General office environment; may be required to sit or stand for extended periods of time

Occasional travel (up to 10%) to attend meetings, training, and conferences may be required

Compensation Range $70,800.00 - $113,200.00

CareSource takes into consideration a combination of a candidate’s education, training, and experience as well as the position’s scope and complexity, the discretion and latitude required for the role, and other external and internal data when establishing a salary level. In addition to base compensation, you may qualify for a bonus tied to company and individual performance. We are highly invested in every employee’s total well-being and offer a substantial and comprehensive total rewards package.

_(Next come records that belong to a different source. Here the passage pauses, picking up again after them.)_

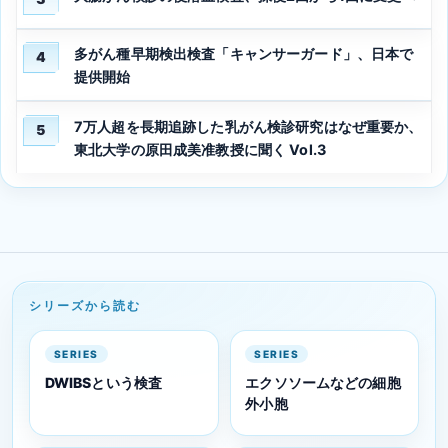
多がん種早期検出検査「キャンサーガード」、日本で
4
提供開始
7万人超を長期追跡した乳がん検診研究はなぜ重要か、
5
東北大学の原田成美准教授に聞く Vol.3
シリーズから読む
SERIES
SERIES
DWIBSという検査
エクソソームなどの細胞
外小胞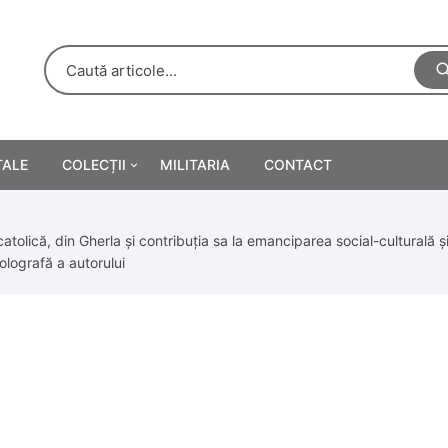
TALE
COLECȚII
MILITARIA
CONTACT
e
Personalități
atolică, din Gherla și contribuția sa la emanciparea social-culturală ș
rete
ă
Reclame tipărite
lografă a autorului
Afișe
urări
Farmacie
Calendare
/Manuale școlare
Medalii/Ordine/Decorații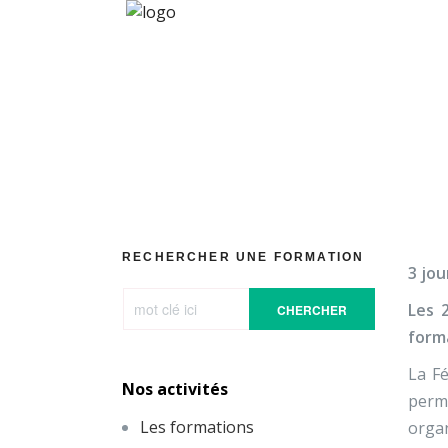
Ges
RECHERCHER UNE FORMATION
3 jou
Les 
CHERCHER
forma
La Fé
Nos activités
perma
Les formations
organ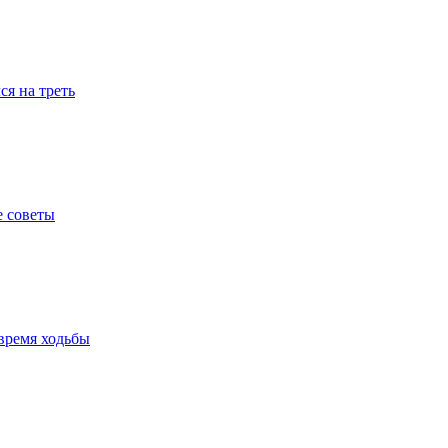
я на треть
е советы
время ходьбы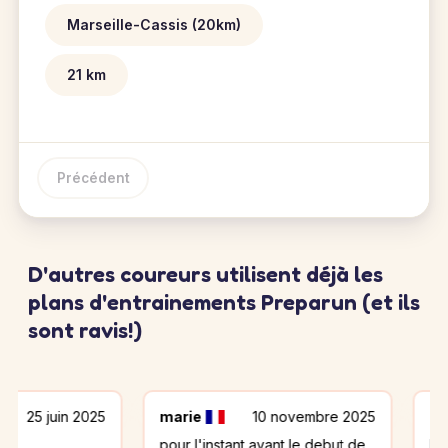
Marseille-Cassis (20km)
21 km
Précédent
D'autres coureurs utilisent déjà les
plans d'entrainements Preparun (et ils
sont ravis!)
 2025
marie
10 novembre 2025
FRANCOIS
pour l'instant,avant le debut de
Première impr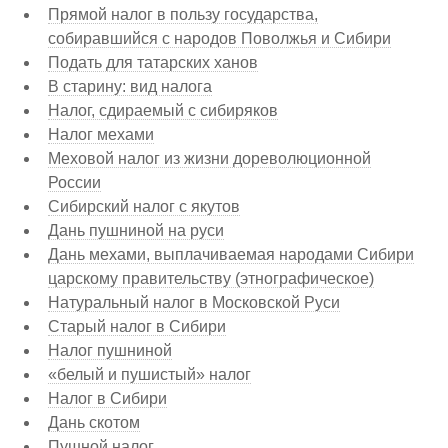
Прямой налог в пользу государства,
собиравшийся с народов Поволжья и Сибири
Подать для татарских ханов
В старину: вид налога
Налог, сдираемый с сибиряков
Налог мехами
Меховой налог из жизни дореволюционной
России
Сибирский налог с якутов
Дань пушниной на руси
Дань мехами, выплачиваемая народами Сибири
царскому правительству (этнографическое)
Натуральный налог в Московской Руси
Старый налог в Сибири
Налог пушниной
«белый и пушистый» налог
Налог в Сибири
Дань скотом
Пушной налог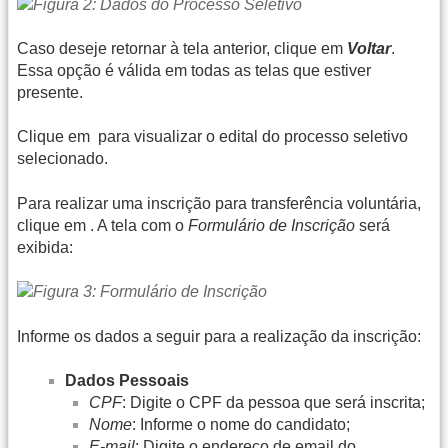
Caso deseje retornar à tela anterior, clique em
Voltar
.
Essa opção é válida em todas as telas que estiver
presente.
Clique em
para visualizar o edital do processo seletivo
selecionado.
Para realizar uma inscrição para transferência voluntária,
clique em
. A tela com o
Formulário de Inscrição
será
exibida:
Informe os dados a seguir para a realização da inscrição:
Dados Pessoais
CPF
: Digite o CPF da pessoa que será inscrita;
Nome
: Informe o nome do candidato;
E-mail
: Digite o endereço de email do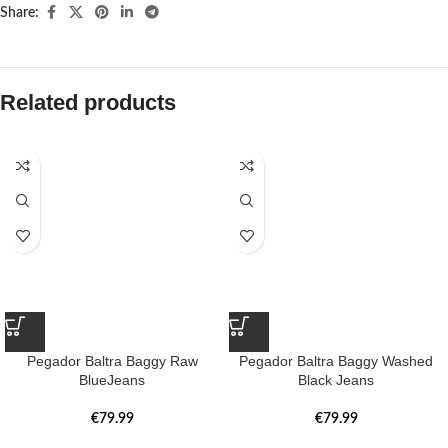
Share:
Related products
Pegador Baltra Baggy Raw
Pegador Baltra Baggy Washed
BlueJeans
Black Jeans
€
79.99
€
79.99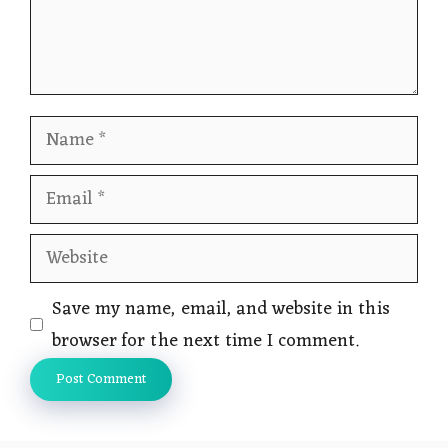
Name
Email
Website
Save my name, email, and website in this
browser for the next time I comment.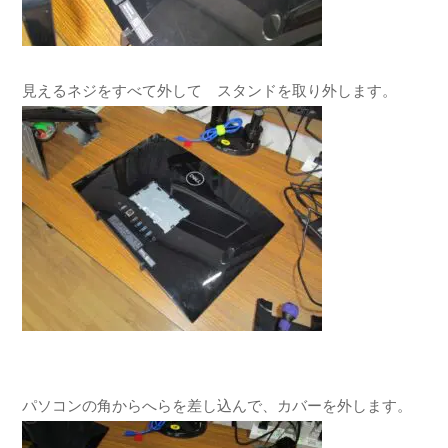
見えるネジをすべて外して スタンドを取り外します。
パソコンの角からへらを差し込んで、カバーを外します。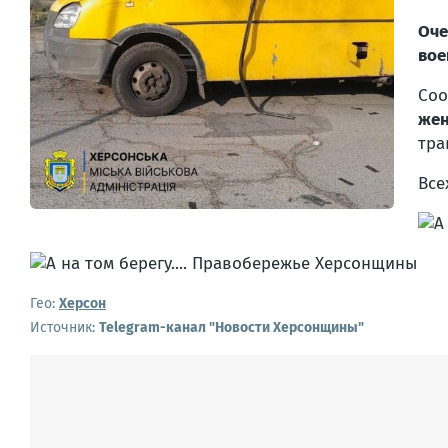
Оче
вое
Соо
же
тра
Все
Гео:
Херсон
Источник:
Telegram-канал "Новости Херсонщины"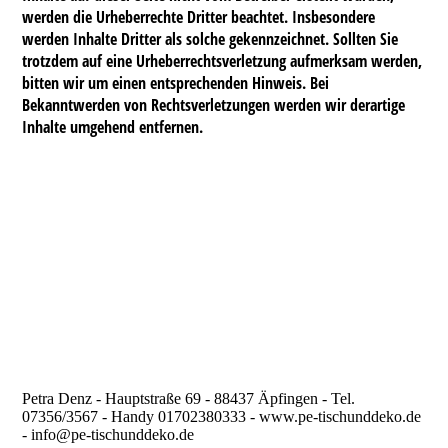
werden die Urheberrechte Dritter beachtet. Insbesondere
werden Inhalte Dritter als solche gekennzeichnet. Sollten Sie
trotzdem auf eine Urheberrechtsverletzung aufmerksam werden,
bitten wir um einen entsprechenden Hinweis. Bei
Bekanntwerden von Rechtsverletzungen werden wir derartige
Inhalte umgehend entfernen.
Petra Denz - Hauptstraße 69 - 88437 Äpfingen - Tel.
07356/3567 - Handy 01702380333 - www.pe-tischunddeko.de
- info@pe-tischunddeko.de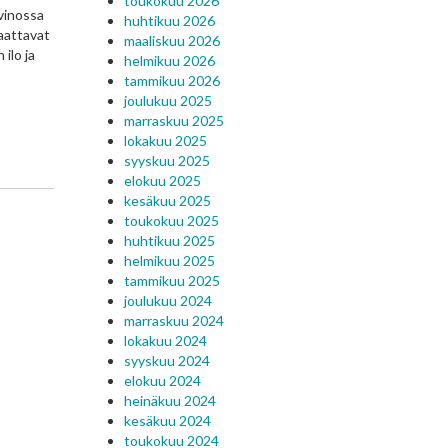
toukokuu 2026
 vinossa
huhtikuu 2026
saattavat
maaliskuu 2026
ilo ja
helmikuu 2026
tammikuu 2026
joulukuu 2025
marraskuu 2025
lokakuu 2025
syyskuu 2025
elokuu 2025
kesäkuu 2025
toukokuu 2025
huhtikuu 2025
helmikuu 2025
tammikuu 2025
joulukuu 2024
marraskuu 2024
lokakuu 2024
syyskuu 2024
elokuu 2024
heinäkuu 2024
kesäkuu 2024
toukokuu 2024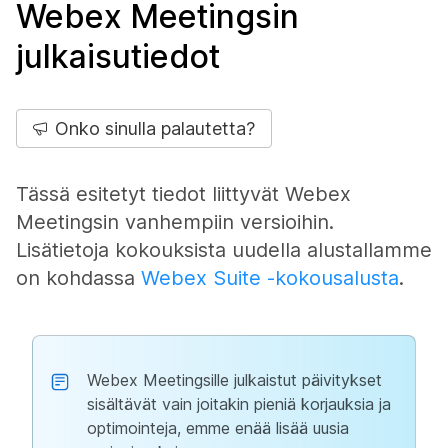
Webex Meetingsin
julkaisutiedot
Onko sinulla palautetta?
Tässä esitetyt tiedot liittyvät Webex
Meetingsin vanhempiin versioihin.
Lisätietoja kokouksista uudella alustallamme
on kohdassa
Webex Suite -kokousalusta
.
Webex Meetingsille julkaistut päivitykset
sisältävät vain joitakin pieniä korjauksia ja
optimointeja, emme enää lisää uusia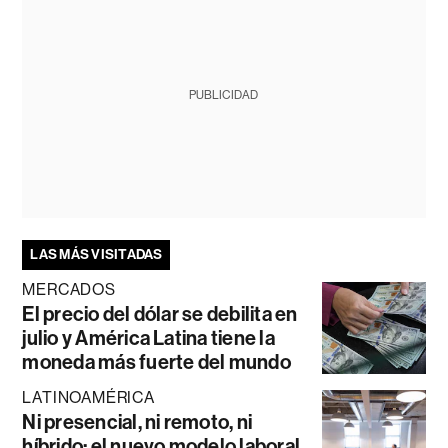
PUBLICIDAD
LAS MÁS VISITADAS
MERCADOS
El precio del dólar se debilita en
julio y América Latina tiene la
moneda más fuerte del mundo
LATINOAMÉRICA
Ni presencial, ni remoto, ni
híbrido: el nuevo modelo laboral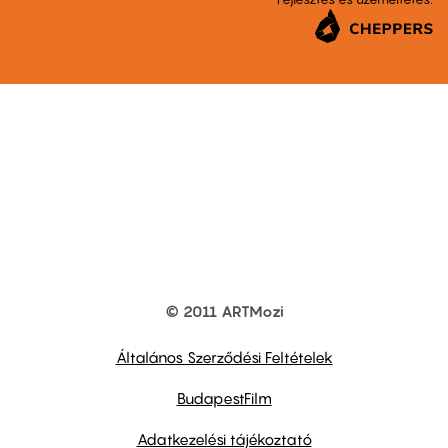
© 2011 ARTMozi
Footer
other
links
Általános Szerződési Feltételek
BudapestFilm
Adatkezelési tájékoztató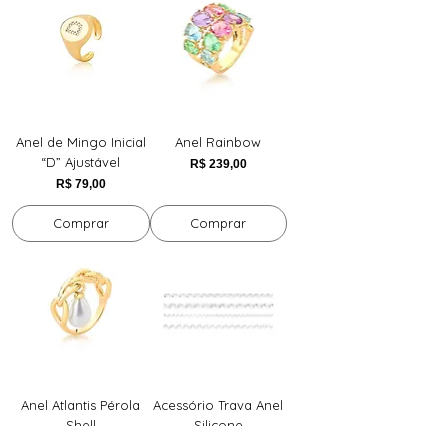
Anel de Mingo Inicial
Anel Rainbow
“D” Ajustável
Preço
R$ 239,00
Preço
R$ 79,00
Comprar
Comprar
Anel Atlantis Pérola
Acessório Trava Anel
Shell
Silicone
Preço
Preço
R$ 159,00
R$ 20,00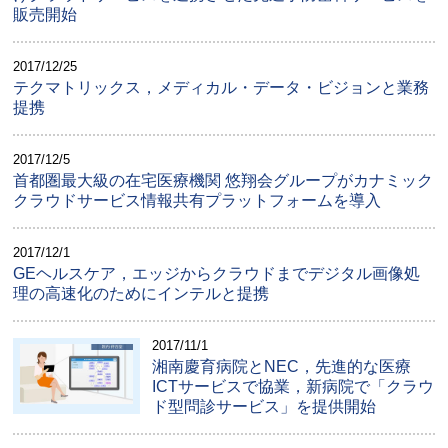
販売開始
2017/12/25
テクマトリックス，メディカル・データ・ビジョンと業務
提携
2017/12/5
首都圏最大級の在宅医療機関 悠翔会グループがカナミック
クラウドサービス情報共有プラットフォームを導入
2017/12/1
GEヘルスケア，エッジからクラウドまでデジタル画像処
理の高速化のためにインテルと提携
2017/11/1
湘南慶育病院とNEC，先進的な医療
ICTサービスで協業，新病院で「クラウ
ド型問診サービス」を提供開始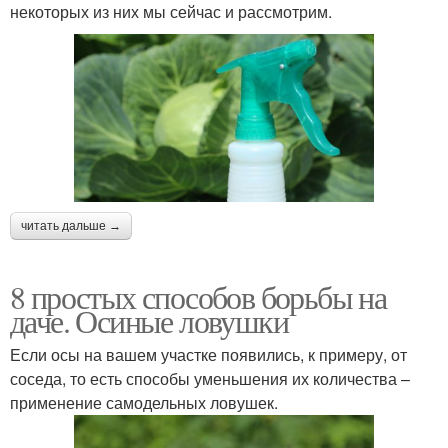
некоторых из них мы сейчас и рассмотрим.
читать дальше →
8 простых способов борьбы на
даче. Осиные ловушки
Если осы на вашем участке появились, к примеру, от
соседа, то есть способы уменьшения их количества –
применение самодельных ловушек.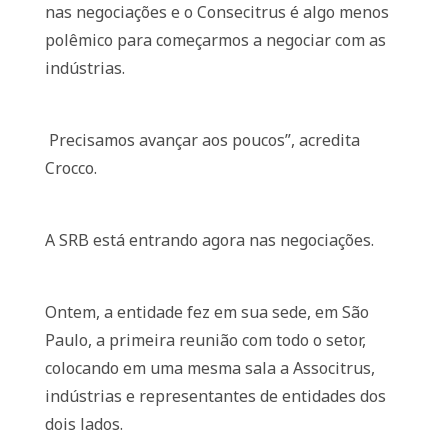
nas negociações e o Consecitrus é algo menos
polêmico para começarmos a negociar com as
indústrias.
Precisamos avançar aos poucos”, acredita
Crocco.
A SRB está entrando agora nas negociações.
Ontem, a entidade fez em sua sede, em São
Paulo, a primeira reunião com todo o setor,
colocando em uma mesma sala a Associtrus,
indústrias e representantes de entidades dos
dois lados.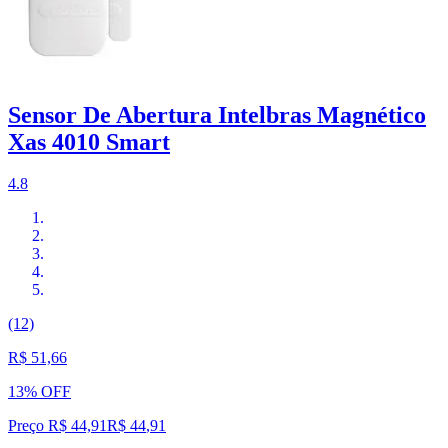
Sensor De Abertura Intelbras Magnético
Xas 4010 Smart
4.8
(12)
R$ 51,66
13% OFF
Preço R$ 44,91
R$
44
,
91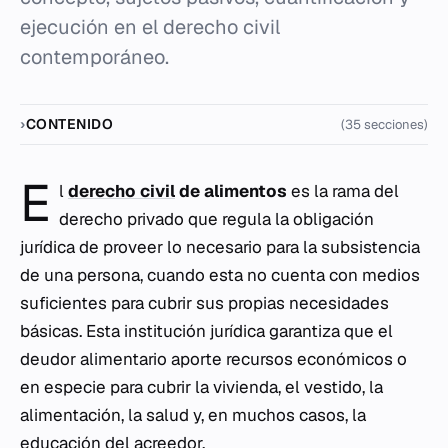
ejecución en el derecho civil
contemporáneo.
CONTENIDO
(35 secciones)
E
l
derecho civil
de alimentos
es la rama del
derecho privado que regula la obligación
jurídica de proveer lo necesario para la subsistencia
de una persona, cuando esta no cuenta con medios
suficientes para cubrir sus propias necesidades
básicas. Esta institución jurídica garantiza que el
deudor alimentario aporte recursos económicos o
en especie para cubrir la vivienda, el vestido, la
alimentación, la salud y, en muchos casos, la
educación del acreedor.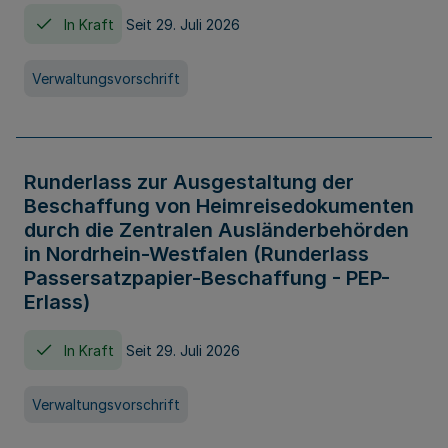
In Kraft
Seit 29. Juli 2026
Verwaltungsvorschrift
Runderlass zur Ausgestaltung der
Beschaffung von Heimreisedokumenten
durch die Zentralen Ausländerbehörden
in Nordrhein-Westfalen (Runderlass
Passersatzpapier-Beschaffung - PEP-
Erlass)
In Kraft
Seit 29. Juli 2026
Verwaltungsvorschrift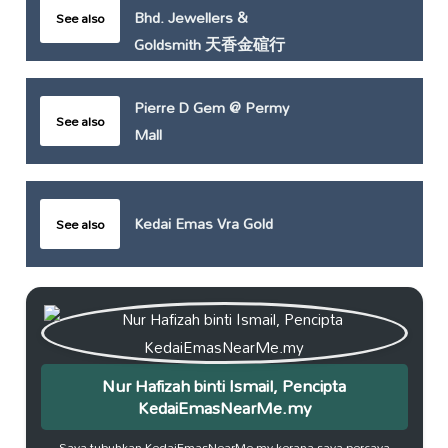
Bhd. Jewellers &
See also
Goldsmith 天香金碹行
Pierre D Gem @ Permy
See also
Mall
Kedai Emas Vra Gold
See also
Nur Hafizah binti Ismail, Pencipta
KedaiEmasNearMe.my
Saya tubuhkan KedaiEmasNearMe.my kerana saya percaya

Compensation Type (hourly/salary) Salary

Organization Level Competencies

Fostering a Collaborative Workplace Culture

Cultivate Partnerships

Develop Self and Others

Drive Execution

Influence Others

Pursue Personal Excellence

Understand the Business

This job description is not all inclusive. CareSource reserves the right to amend this job description at any time. CareSource is an Equal Opportunity Employer. We are dedicated to fostering an environment of belonging that welcomes and supports individuals of all backgrounds.